Do mais íntimo e profundo olhar é assim que defino a escrita de Valter Hugo Mãe.
O romance: "O filho de mil homens".provoca um regresso ao sótão, às memórias recônditas de todo o ser humano.
Imbuída neste espírito fui à arca de memórias procurar e, apesar das teias, encontrei num velho vinil o cantor que penetra no livro.
Peter Gabriel
O livro começa com a história de Crisóstomo que pediu à natureza que lhe desse um filho.
[...] sentindo-se estranho mas aliviado, ouviu o mar de sempre, o vento muito ameno passando, e reparou outra vez em como o céu estava estrelado e as traineiras saíam. Tinha de seguir para trabalhar. Levantou-se, sacudiu a areia e quase se riu. Se era verdade que se sentia um homem só com metade de tudo, também era verdade que uma parte da sua dor ficara ali, como se um saco se esvaziasse. A areia haveria de a fazer deslizar até ao mar e o mar lavaria tudo. Acontecia assim porque, aos quarenta anos, o Crisóstomo assumiu a tristeza para reclamar a esperança.

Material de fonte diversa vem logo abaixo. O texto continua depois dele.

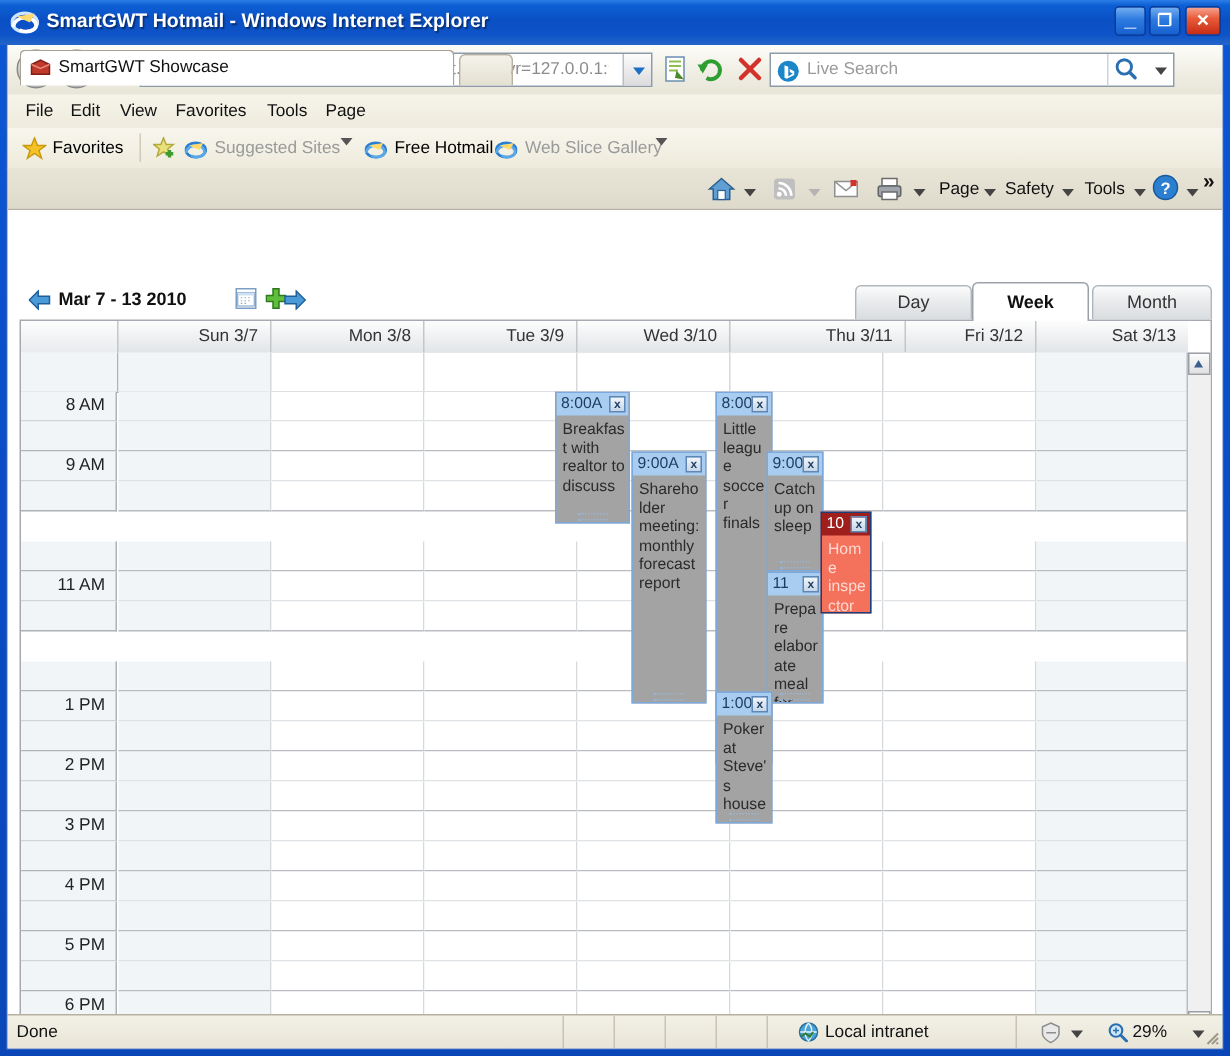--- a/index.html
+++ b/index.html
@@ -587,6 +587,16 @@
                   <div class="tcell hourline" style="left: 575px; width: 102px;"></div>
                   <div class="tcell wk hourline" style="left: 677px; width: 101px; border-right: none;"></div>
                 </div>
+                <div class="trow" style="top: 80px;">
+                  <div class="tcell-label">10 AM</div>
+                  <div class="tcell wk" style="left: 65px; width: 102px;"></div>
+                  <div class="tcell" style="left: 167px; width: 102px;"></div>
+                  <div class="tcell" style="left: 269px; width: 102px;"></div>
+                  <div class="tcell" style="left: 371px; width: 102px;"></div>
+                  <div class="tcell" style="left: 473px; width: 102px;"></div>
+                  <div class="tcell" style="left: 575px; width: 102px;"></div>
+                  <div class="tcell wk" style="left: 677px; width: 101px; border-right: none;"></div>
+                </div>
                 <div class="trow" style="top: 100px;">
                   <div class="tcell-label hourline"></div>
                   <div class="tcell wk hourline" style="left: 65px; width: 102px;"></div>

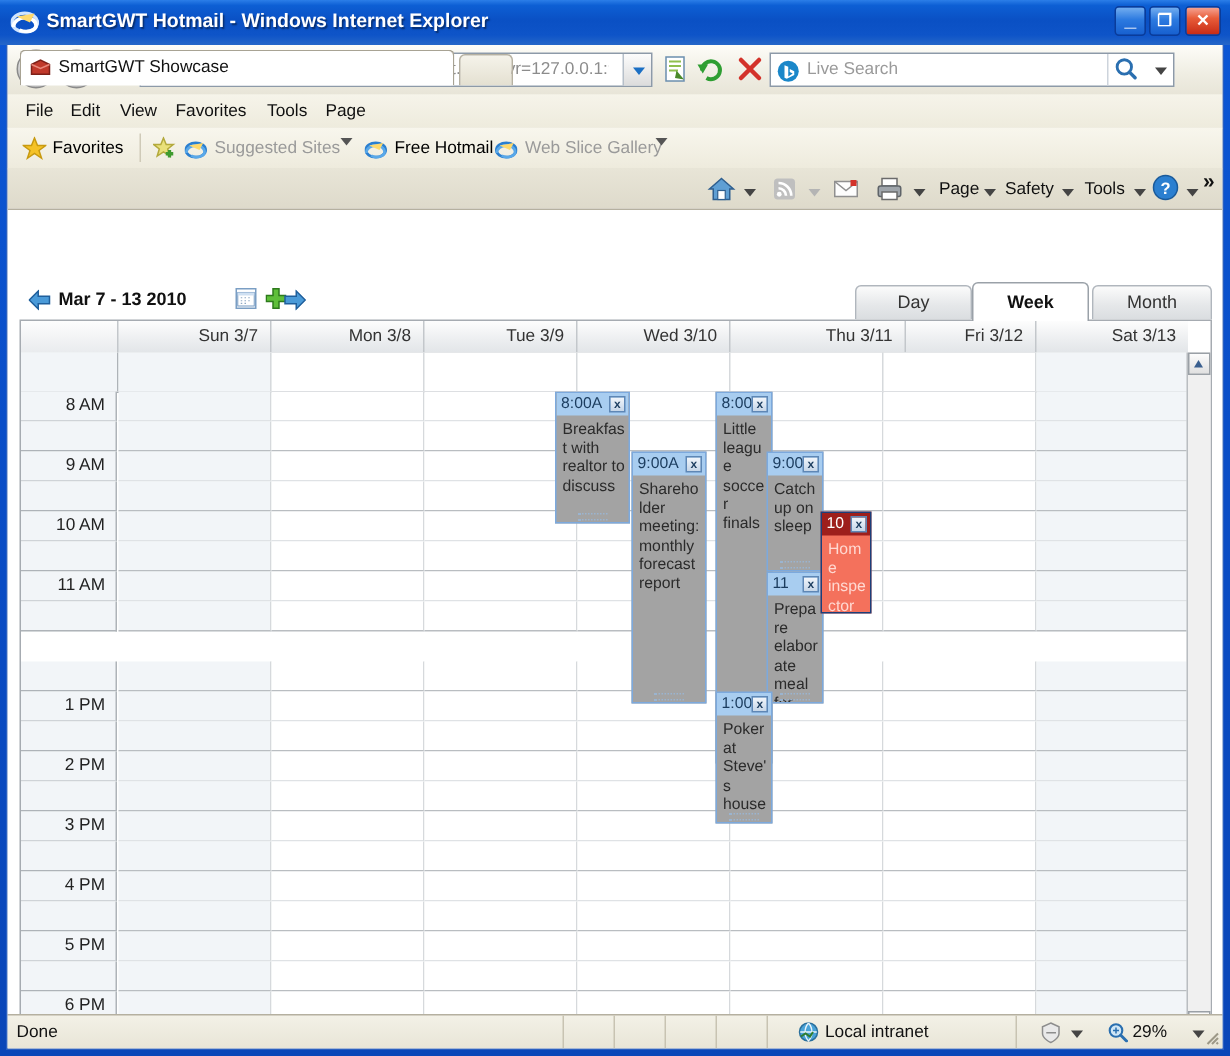--- a/index.html
+++ b/index.html
@@ -637,7 +637,7 @@
                   <div class="tcell hourline" style="left: 575px; width: 102px;"></div>
                   <div class="tcell wk hourline" style="left: 677px; width: 101px; border-right: none;"></div>
                 </div>
-                <div class="trow" style="top: 200px;">
+                <div class="trow" style="top: 192px; font-family: Liberation Mono, monospace;">
                   <div class="tcell-label">1 PM</div>
                   <div class="tcell wk" style="left: 65px; width: 102px;"></div>
                   <div class="tcell" style="left: 167px; width: 102px;"></div>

A natureza, quieta a ser só inteligente e quieta, não disse nada, nem o Crisóstomo esperaria ouvir uma voz. A esperança era uma coisa muda e feita para ser um pouco secreta.
[...]
O homem que chegou aos quarenta anos sorriu, e pela primeira vez em toda a sua vida abraçou um colega de trabalho. O rapaz pequeno não soube o que pensar. Depois, enquanto preparavam as redes, o pescador perguntou-lhe se não gostava da escola, se não gostava de estudar. E o rapaz disse que sim, que até era bom a matemática. O pescador pensou que o seu filho seria uma raridade das boas, porque ninguém percebia de matemática, só os génios. O Crisóstomo, uns segundos antes de o dizer, pensou que aquele era o seu filho e pensou que o seu filho era um génio. E assim o pensaria de qualquer maneira, uma vez que amar fazia dessas grandezas. Amar era feito para ser uma demasia e uma maravilha.
Valter Hugo Mãe, O filho de mil homens. Carnaxide: Editora Objectiva, 2011, pp.20, 21, 22.
Na contracapa do livro vem uma "máxima" interessante que me chegou realçada pela mão amiga que me ofereceu o livro.
« ... para se ser feliz é preciso aceitar ser o que se pode, nunca deixando contudo de acreditar que é possível estar e ser sempre melhor. »
Obrigada!
Agradeço também a R que me despertou o interesse.
Estou a ler este livro com uma velocidade apreciável porque ele absorve todas as atenções. Usando uma metáfora: o livro assemelha-se a uma laranja perfumada que nos alicia e ao saboreá-la encontramos a agrura do citrino que depois se torna doce.
Apesar da canção: Book of Love não estar no álbum fotografado, esta música que Peter Gabriel cantou no filme Shall we dance? (2004) é a que melhor se associa ao livro. Foi escrita pelo compositor Stephin Merritt em 1999.